Blending historical text and tags from clothing, the artist behind the newest temporary exhibit at the James R. Reynolds Student Art Gallery seeks to give insight into America’s past.
The exhibit opened Wednesday and features Texas Tech Professor Carol Fluekiger.
Student members of the MSC Visual Arts committee, which stocks the gallery, were drawn to Fluekiger’s pieces in part because of her work with cyanotypes, a type of photographic printing that yields a blue-print-type image produced through exposure to ultraviolet radiation.
“I embed these cyanotypes into the paint, rather than digitize these images into a piece,” Fluekiger said.
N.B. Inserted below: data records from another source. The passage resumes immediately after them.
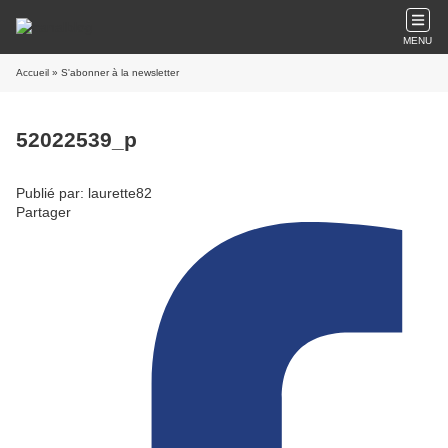
MENU
Accueil
» S'abonner à la newsletter
52022539_p
Publié par: laurette82
Partager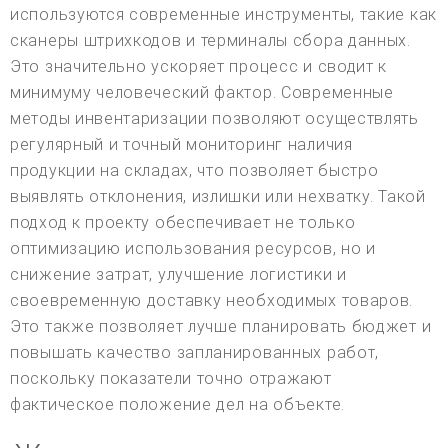
используются современные инструменты, такие как
сканеры штрихкодов и терминалы сбора данных.
Это значительно ускоряет процесс и сводит к
минимуму человеческий фактор. Современные
методы инвентаризации позволяют осуществлять
регулярный и точный мониторинг наличия
продукции на складах, что позволяет быстро
выявлять отклонения, излишки или нехватку. Такой
подход к проекту обеспечивает не только
оптимизацию использования ресурсов, но и
снижение затрат, улучшение логистики и
своевременную доставку необходимых товаров.
Это также позволяет лучше планировать бюджет и
повышать качество запланированных работ,
поскольку показатели точно отражают
фактическое положение дел на объекте.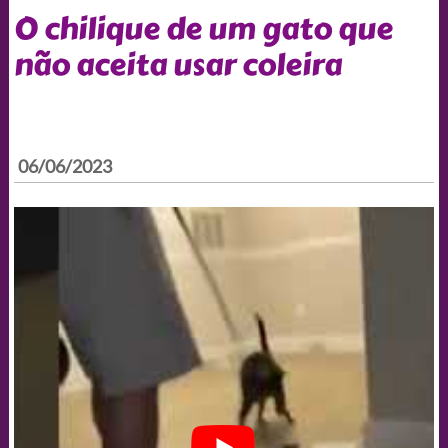
O chilique de um gato que
não aceita usar coleira
06/06/2023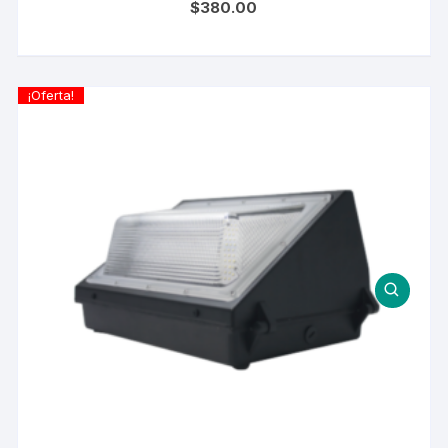
$
380.00
¡Oferta!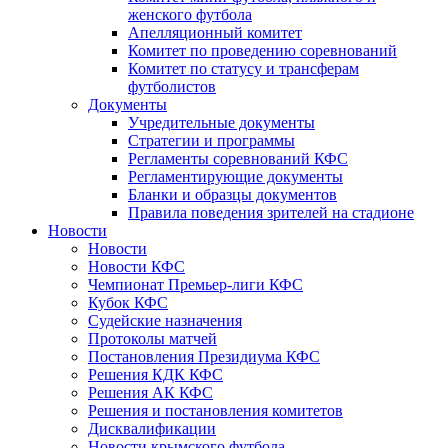
женского футбола
Апелляционный комитет
Комитет по проведению соревнований
Комитет по статусу и трансферам
футболистов
Документы
Учредительные документы
Стратегии и программы
Регламенты соревнований КФС
Регламентирующие документы
Бланки и образцы документов
Правила поведения зрителей на стадионе
Новости
Новости
Новости КФС
Чемпионат Премьер-лиги КФС
Кубок КФС
Судейские назначения
Протоколы матчей
Постановления Президиума КФС
Решения КДК КФС
Решения АК КФС
Решения и постановления комитетов
Дисквалификации
Новости крымского футбола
Michelle Griffith, marketing junior and committee marketing executive, said the medium and historical context in Fluekiger’s works provides a unique insight into America’s past.
“The artwork itself is made so that parts of it are printed from the Library of Congress and The Women’s Bible,” Griffith said.
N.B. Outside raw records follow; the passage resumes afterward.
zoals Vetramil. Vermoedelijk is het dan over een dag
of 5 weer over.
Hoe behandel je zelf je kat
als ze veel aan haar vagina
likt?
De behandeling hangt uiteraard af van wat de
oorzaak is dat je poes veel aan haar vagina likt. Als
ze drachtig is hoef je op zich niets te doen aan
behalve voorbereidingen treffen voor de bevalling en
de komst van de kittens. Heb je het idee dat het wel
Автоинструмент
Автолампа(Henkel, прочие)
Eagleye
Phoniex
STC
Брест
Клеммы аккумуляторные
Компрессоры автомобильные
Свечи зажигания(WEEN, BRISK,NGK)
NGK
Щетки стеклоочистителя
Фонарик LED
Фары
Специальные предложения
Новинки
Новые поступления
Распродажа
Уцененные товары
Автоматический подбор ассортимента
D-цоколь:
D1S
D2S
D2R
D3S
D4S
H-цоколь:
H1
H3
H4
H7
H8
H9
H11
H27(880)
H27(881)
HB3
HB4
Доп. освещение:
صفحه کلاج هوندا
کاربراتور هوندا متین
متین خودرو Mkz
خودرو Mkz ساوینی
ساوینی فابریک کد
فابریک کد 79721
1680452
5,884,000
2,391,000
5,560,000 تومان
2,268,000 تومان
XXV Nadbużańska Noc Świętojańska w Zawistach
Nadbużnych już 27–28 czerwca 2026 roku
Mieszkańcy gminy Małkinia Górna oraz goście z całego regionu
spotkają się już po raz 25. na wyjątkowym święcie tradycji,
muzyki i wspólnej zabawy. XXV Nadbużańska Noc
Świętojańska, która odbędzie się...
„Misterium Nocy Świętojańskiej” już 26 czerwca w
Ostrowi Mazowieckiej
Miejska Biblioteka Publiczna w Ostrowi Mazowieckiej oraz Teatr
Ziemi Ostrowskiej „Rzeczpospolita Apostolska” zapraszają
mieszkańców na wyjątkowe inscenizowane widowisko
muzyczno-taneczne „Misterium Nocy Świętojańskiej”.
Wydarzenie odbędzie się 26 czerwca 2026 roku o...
Featured in the gallery are pieces from two main bodies of work. The first includes cyanotypes of handwritten documents from the early American civil rights movement.
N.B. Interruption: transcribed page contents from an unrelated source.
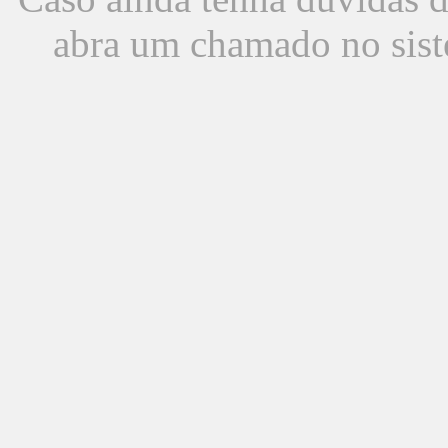
abra um chamado no sist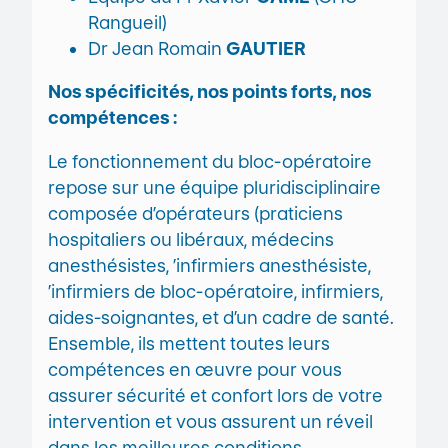
Rangueil)
Dr Jean Romain
GAUTIER
Nos spécificités, nos points forts, nos
compétences :
Le fonctionnement du bloc-opératoire
repose sur une équipe pluridisciplinaire
composée d’opérateurs (praticiens
hospitaliers ou libéraux, médecins
anesthésistes, ’infirmiers anesthésiste,
’infirmiers de bloc-opératoire, infirmiers,
aides-soignantes, et d’un cadre de santé.
Ensemble, ils mettent toutes leurs
compétences en œuvre pour vous
assurer sécurité et confort lors de votre
intervention et vous assurent un réveil
dans les meilleures conditions.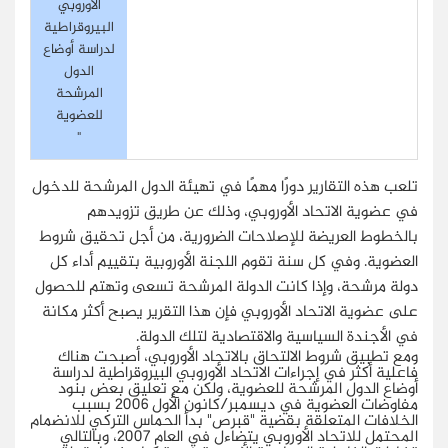
الأوروبي
البيروقراطية
لدراسة أوضاع
الدول
المرشحة
للعضوية
"
تلعب هذه التقارير دورًا مهمًا في تهيئة الدول المرشحة للدخول
في عضوية الاتحاد الأوروبي، وذلك عن طريق تزويدهم
بالخطوط العريضة للإصلاحات الضرورية، من أجل تحقيق شروط
العضوية. وفي كل سنة تقوم اللجنة الأوروبية بتقييم أداء كل
دولة مرشحة، وإذا كانت الدولة المرشحة تسعى وتهتم للحصول
على عضوية الاتحاد الأوروبي فإن هذا التقرير يصبح أكثر مكانة
في الأجندة السياسية والاقتصادية لتلك الدولة.
ومع تطبيق شروط الالتحاق بالاتحاد الأوروبي، أصبحت هناك
فاعلية أكثر في إجراءات الاتحاد الأوروبي البيروقراطية لدراسة
أوضاع الدول المرشحة للعضوية، ولكن مع تعليق بعض بنود
مفاوضات العضوية في ديسمبر/كانون الأول 2006 بسبب
الخلافات المتعلقة بقضية "قبرص" بدأ الحماس التركي للانضمام
المحتمل للاتحاد الأوروبي يتضاءل في العام 2007، وبالتالي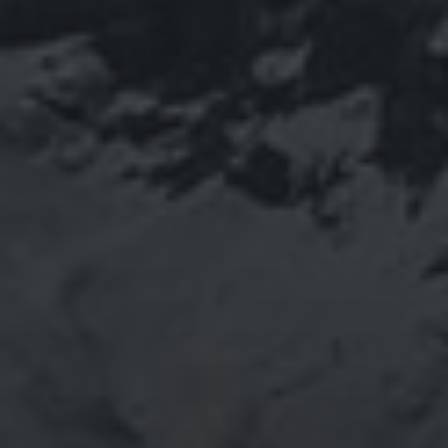
ナウイルス
東洋医学
東日本大震災
施術
法螺貝
治療
珍型コロナ
禊
祓い
神社
福島
陰
経済
自然
蜂子皇子
選挙
龍神
陽五行
鹿島神宮
PROFIEL
山岳信仰の行者です。山伏でもあります。2013年から
2016年にかけて福島通ったりチェルノブイリ訪ねた
り、ネパール訪ねたり。沢山ご縁がありました。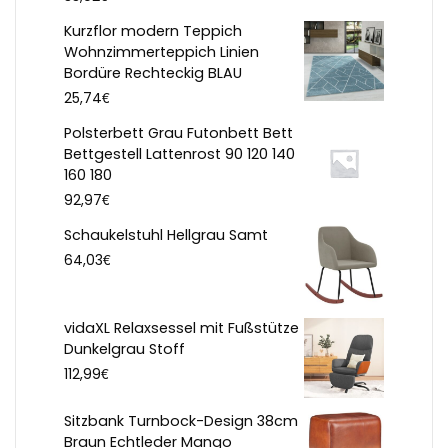
Kurzflor modern Teppich
Wohnzimmerteppich Linien
Bordüre Rechteckig BLAU
€
25,74
Polsterbett Grau Futonbett Bett
Bettgestell Lattenrost 90 120 140
160 180
€
92,97
Schaukelstuhl Hellgrau Samt
€
64,03
vidaXL Relaxsessel mit Fußstütze
Dunkelgrau Stoff
€
112,99
Sitzbank Turnbock-Design 38cm
Braun Echtleder Mango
Fluekiger said she was inspired to create this body of work after an artwork assignment centered around the topic of women’s studies.
“I normally did botanical artwork, however I accepted the assignment, learned how to work with the technology, and used a cyanotype of Elizabeth Cady Stanton’s handwritten ‘Solitude of Self’ speech,” Fluekiger said.
“Spin Cycles,” Fluekiger’s second body of work, integrates cyanotypes of tag labels from articles of the artist’s clothing.
Fluekiger said “Spin Cycles” was meant to represent the war on terror and the discussion following the attacks of Sept. 11, 2001.
“I was listening to NPR and they said that the only way to really stop the war on terror and deal with this was to understand geography — that not many people understand geography here,” Fluekiger said. “I was folding laundry when I noticed all of the different countries that were on these tags of my clothes and I thought, ‘If I were to have to point out this country on a map, I couldn’t do it.’ So this is really about travelling the globe at the speed of a spin cycle.”
Griffith commented on the duality between the complexity and simplicity of the “Spin Cycle” works.
“To me it’s really neat because it has a lot of complex details going on in one piece and it has the same muted tone,” Griffith said. “It just reminds of earth and life.”
A celebration of the opening of the exhibition will take place at 6:30 p.m. Thursday in the Reynolds Gallery.